TASK BRIEF
Your task is to find every line in the records that holds the string "with" and copy it.

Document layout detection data
———
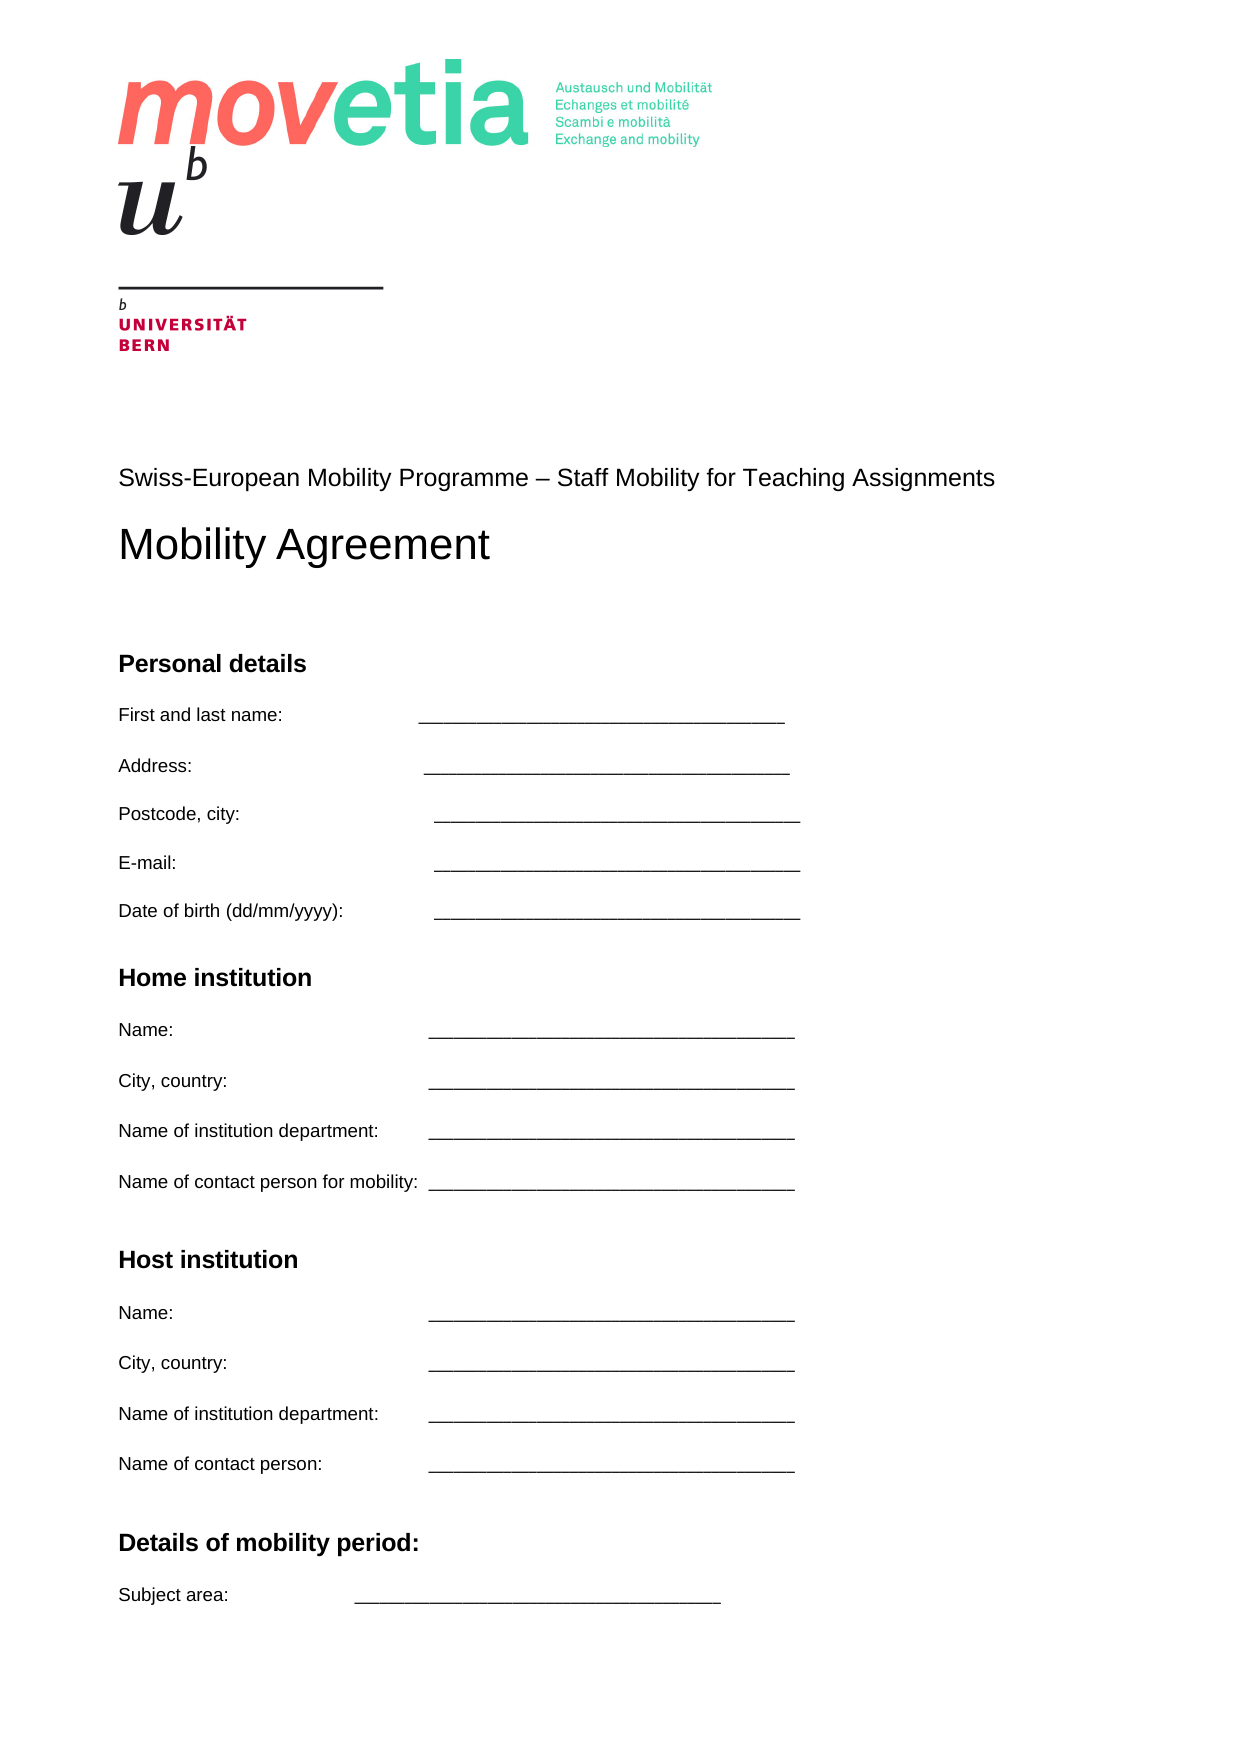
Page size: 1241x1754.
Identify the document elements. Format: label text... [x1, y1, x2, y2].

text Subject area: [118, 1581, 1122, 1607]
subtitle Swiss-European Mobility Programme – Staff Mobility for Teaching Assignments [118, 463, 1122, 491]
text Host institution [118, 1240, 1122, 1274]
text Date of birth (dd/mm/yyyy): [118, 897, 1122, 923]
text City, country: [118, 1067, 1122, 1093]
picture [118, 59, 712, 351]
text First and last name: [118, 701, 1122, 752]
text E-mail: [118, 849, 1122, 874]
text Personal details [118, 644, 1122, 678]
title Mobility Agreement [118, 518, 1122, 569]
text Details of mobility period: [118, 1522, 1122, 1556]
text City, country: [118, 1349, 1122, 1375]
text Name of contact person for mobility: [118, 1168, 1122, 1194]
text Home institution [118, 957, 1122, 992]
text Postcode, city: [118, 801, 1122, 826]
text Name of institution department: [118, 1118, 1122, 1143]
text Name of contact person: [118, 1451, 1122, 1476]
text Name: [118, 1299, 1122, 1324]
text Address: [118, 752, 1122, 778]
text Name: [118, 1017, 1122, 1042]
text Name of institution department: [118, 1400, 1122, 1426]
———
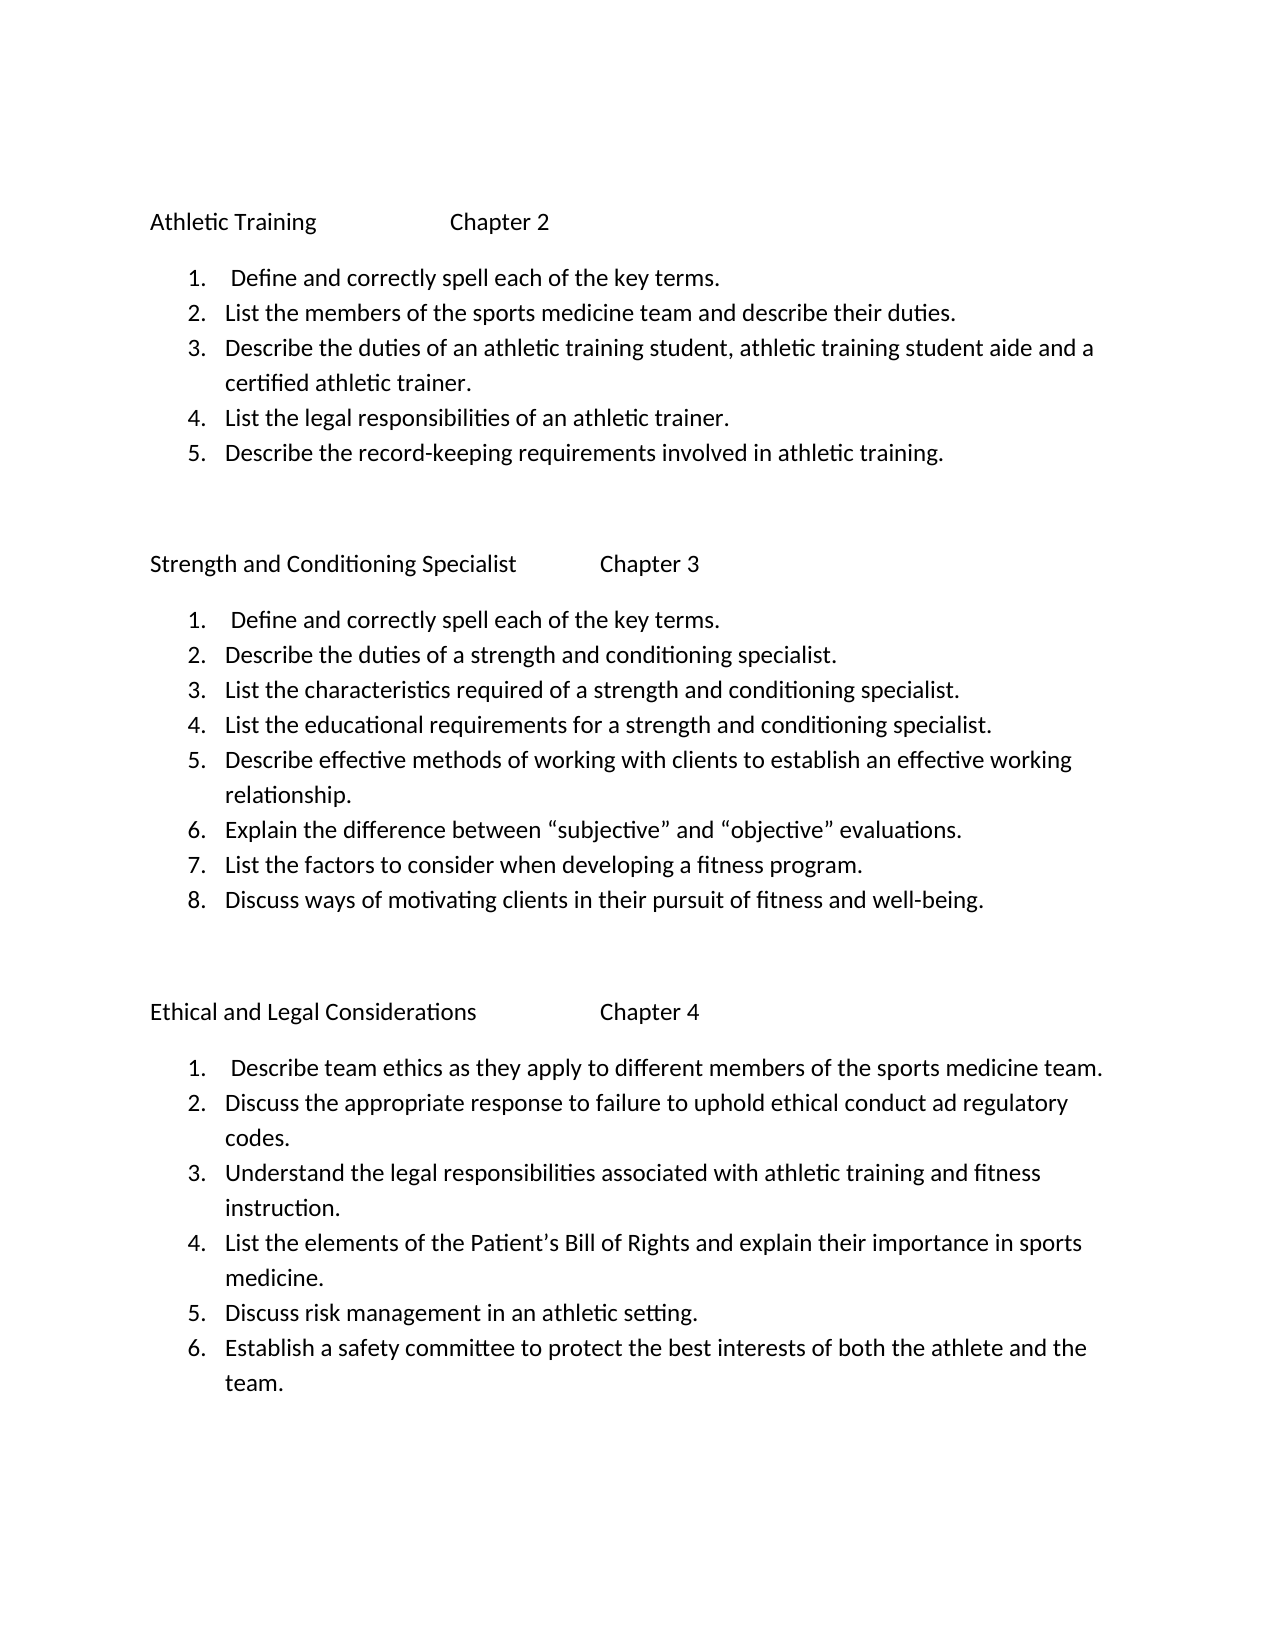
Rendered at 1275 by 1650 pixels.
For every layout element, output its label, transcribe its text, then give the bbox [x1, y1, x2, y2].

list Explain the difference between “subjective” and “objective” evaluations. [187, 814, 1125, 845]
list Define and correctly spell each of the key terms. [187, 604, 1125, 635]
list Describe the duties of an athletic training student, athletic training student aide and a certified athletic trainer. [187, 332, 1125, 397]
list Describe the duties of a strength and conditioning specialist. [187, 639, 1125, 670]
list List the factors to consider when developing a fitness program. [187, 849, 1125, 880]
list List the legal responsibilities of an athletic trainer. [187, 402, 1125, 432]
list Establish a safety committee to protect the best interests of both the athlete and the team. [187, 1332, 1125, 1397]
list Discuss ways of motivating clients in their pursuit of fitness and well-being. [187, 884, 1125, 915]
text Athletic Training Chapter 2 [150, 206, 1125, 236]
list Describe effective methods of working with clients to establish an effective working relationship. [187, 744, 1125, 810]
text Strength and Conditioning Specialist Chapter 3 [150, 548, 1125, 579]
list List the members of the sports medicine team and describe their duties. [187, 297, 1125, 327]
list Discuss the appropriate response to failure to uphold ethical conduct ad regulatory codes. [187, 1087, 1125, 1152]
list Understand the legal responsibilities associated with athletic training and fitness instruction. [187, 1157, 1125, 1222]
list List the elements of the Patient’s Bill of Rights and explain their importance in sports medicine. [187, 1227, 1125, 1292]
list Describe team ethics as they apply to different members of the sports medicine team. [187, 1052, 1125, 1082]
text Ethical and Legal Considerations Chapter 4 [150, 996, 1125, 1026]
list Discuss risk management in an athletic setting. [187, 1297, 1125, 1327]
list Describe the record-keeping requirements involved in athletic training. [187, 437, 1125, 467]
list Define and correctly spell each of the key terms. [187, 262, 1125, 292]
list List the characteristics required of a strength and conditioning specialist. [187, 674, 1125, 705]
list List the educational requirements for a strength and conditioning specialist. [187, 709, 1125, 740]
———
PROBLEM SOLUTION
list Describe effective methods of working with clients to establish an effective working relationship. [187, 744, 1125, 810]
list Understand the legal responsibilities associated with athletic training and fitness instruction. [187, 1157, 1125, 1222]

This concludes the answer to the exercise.